Faith se mordió la lengua, aunque le resultaba imposible imaginarse a Amanda Wagner emperifollándose. Afilándose las garras, si acaso.
– Bien -comenzó Galloway, dirigiéndose a los testigos-. Así que iban ustedes tranquilamente por la carretera, no vieron nada extraño, y de repente, ¿se encontraron con el Buick y la chica en la carretera?
Faith tuvo que hacer un esfuerzo para no poner los ojos en blanco. Había trabajado en el departamento de homicidios de la policía de Atlanta durante ocho años antes de empezar a trabajar con Will Trent. Sabía muy bien lo que era ser un detective de homicidios y que viniera un fantasmón del DIG a decirte que podía llevar tu caso mejor que tú. Entendía la rabia y la frustración que generaba el hecho de que te trataran como a un paleto ignorante incapaz de encontrarte la mano derecha, pero ahora que ella era una agente del DIG solo pensaba en lo mucho que iba a disfrutar robándole el caso a ese paleto insufrible en particular.
En cuanto a su mano derecha, puede que Max Galloway sí fuera capaz de encontrársela, pero no daba para mucho más. Llevaba por lo menos media hora interrogando a Rick Sigler y a Jake Berman -los dos hombres que pasaban por la 316 cuando el Buick atropelló a la mujer-, y todavía no se había dado cuenta de que eran gays.
Galloway se dirigió a Rick, el técnico de emergencias sanitarias que había socorrido a la víctima en el lugar del accidente.
– Me decía usted que su mujer es enfermera, ¿no?

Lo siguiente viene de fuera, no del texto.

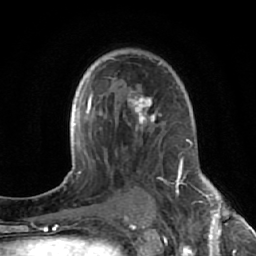
Breast MRI (dynamic contrast-enhanced), one axial slice. Slice 41 of 64 in the series (ordered by position). Cropped to one breast. Dynamic contrast-enhanced series, time point 2 of 7 at this slice position (early post-contrast). 1.5 T. TE 2.6 ms, TR 5.7 ms. 2.5 mm slice thickness. 256 × 256 image matrix, field of view 160 × 160 mm. Female patient.
Outlined on this slice (semi-automatic segmentation, software-assisted and operator-edited):
- enhancing-tissue mask used for the functional tumour volume (all voxels passing the contrast-enhancement thresholds inside the analysis volume; usually the tumour): bounding box (x1, y1, x2, y2) in pixels: (126, 49, 169, 195)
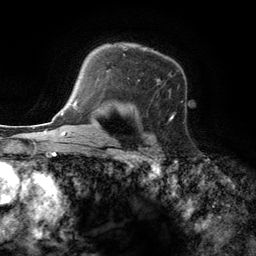
Breast MRI (dynamic contrast-enhanced), one axial slice. Position 94 of 134 along the scan axis. Cropped to one breast. Dynamic contrast-enhanced series, time point 2 of 6 at this slice position (early post-contrast). 3 T. TE 2.8 ms, TR 7.3 ms. 1.2 mm slice thickness. 256 × 256 image matrix. Female patient.
Annotated regions visible in this slice (semi-automatically segmented with operator editing):
- enhancing-tissue mask used for the functional tumour volume (all voxels passing the contrast-enhancement thresholds inside the analysis volume; usually the tumour): bounding box (x1, y1, x2, y2) in pixels: (97, 48, 175, 119)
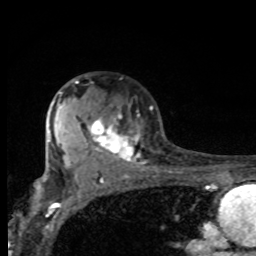
Breast MRI, one axial slice; slice 55 of 80 in the series (ordered by position); cropped to one breast; dynamic contrast-enhanced series, time point 2 of 8 at this slice position (early post-contrast); 1.5 T; TE 4.2 ms, TR 7 ms; 2 mm slice thickness; 256 × 256 image matrix, field of view 155 × 155 mm. Female patient.
Annotated regions visible in this slice (semi-automatically segmented with operator editing):
- enhancing-tissue mask used for the functional tumour volume (all voxels passing the contrast-enhancement thresholds inside the analysis volume; usually the tumour): box from (x=61, y=81) to (x=152, y=162) px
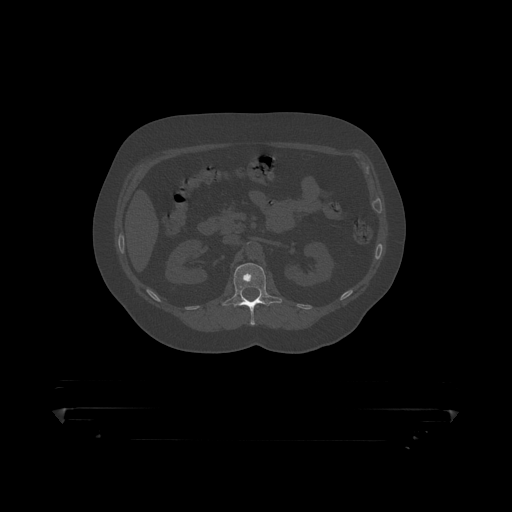
CT including the spine, one axial slice; position 147 of 390 along the scan axis; reconstruction kernel STANDARD; 120 kVp; bone window (W 1800 / L 400 HU); 1.25 mm slice thickness; 512 × 512 image matrix, field of view 650 × 650 mm. Patient: male, 60 years. From the clinical record (not read from this slice): primary cancer: prostate.
Annotated regions visible in this slice (semi-automatic segmentation, software-assisted and operator-edited):
- L1 vertebra: bounding box (x1, y1, x2, y2) in pixels: (222, 263, 283, 319)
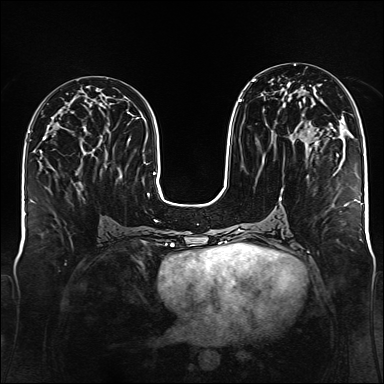
Breast MRI (dynamic contrast-enhanced), one axial slice; slice 68 of 176 in the series (ordered by position); dynamic contrast-enhanced series, time point 2 of 6 at this slice position (early post-contrast); 1.5 T; TE 2.3 ms, TR 5.2 ms; 1 mm slice thickness; 384 × 384 image matrix, field of view 340 × 340 mm. Female patient.
Annotated regions visible in this slice (semi-automatic segmentation, software-assisted and operator-edited):
- enhancing-tissue mask used for the functional tumour volume (all voxels passing the contrast-enhancement thresholds inside the analysis volume; usually the tumour): bounding box (x1, y1, x2, y2) in pixels: (238, 79, 309, 132)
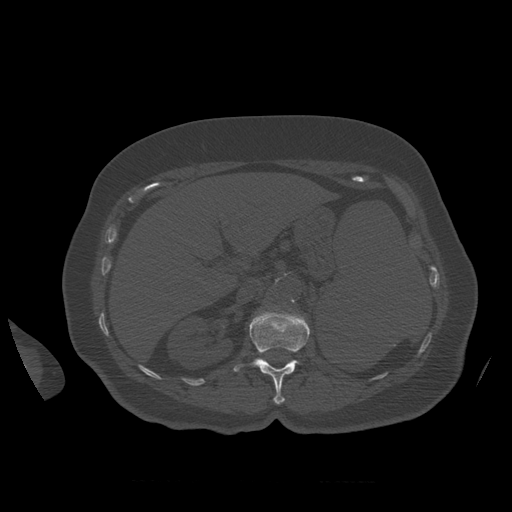
CT including the spine, one axial slice; position 275 of 399 along the scan axis; reconstruction kernel STANDARD; bone window (W 1800 / L 400 HU); 512 × 512 image matrix, field of view 404 × 404 mm. Patient age 81 years. From the clinical record (not read from this slice): primary cancer: renal; vertebrae with lytic lesions (as recorded): L1.
Annotated regions visible in this slice (semi-automatic segmentation, software-assisted and operator-edited):
- L1 vertebra: box from (x=234, y=309) to (x=310, y=405) px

Rick se miró las manos. Llevaba una alianza de oro rosa y sus manos eran las más bonitas y delicadas que Faith había visto en un hombre.
– Hace el turno de noche en el Crawford Long.
Faith se preguntó cómo se sentiría la mujer sabiendo que su marido andaba echando una canita al aire mientras ella hacía el turno de noche.
– ¿Qué película fueron a ver? -les preguntó Galloway.
Les había hecho la misma pregunta por lo menos tres veces, y en todas había obtenido la misma respuesta. Faith también era capaz de cualquier cosa con tal de pillar en falta a un sospechoso, pero había que tener un par de dedos de frente y saber hacerlo; lamentablemente, Max Galloway no poseía esa habilidad. Desde el punto de vista de Faith parecía que aquellos dos testigos simplemente habían tenido la mala fortuna de encontrarse en el lugar y momento equivocados. El único aspecto positivo de su participación en aquel asunto era que habían podido atender a la víctima mientras llegaba la ambulancia.
– ¿Cree que se pondrá bien? -preguntó Rick a Faith.
Esta imaginó que la víctima seguiría en el quirófano.
– No lo sé -admitió-. Pero usted hizo todo cuanto pudo, no le quepa la menor duda.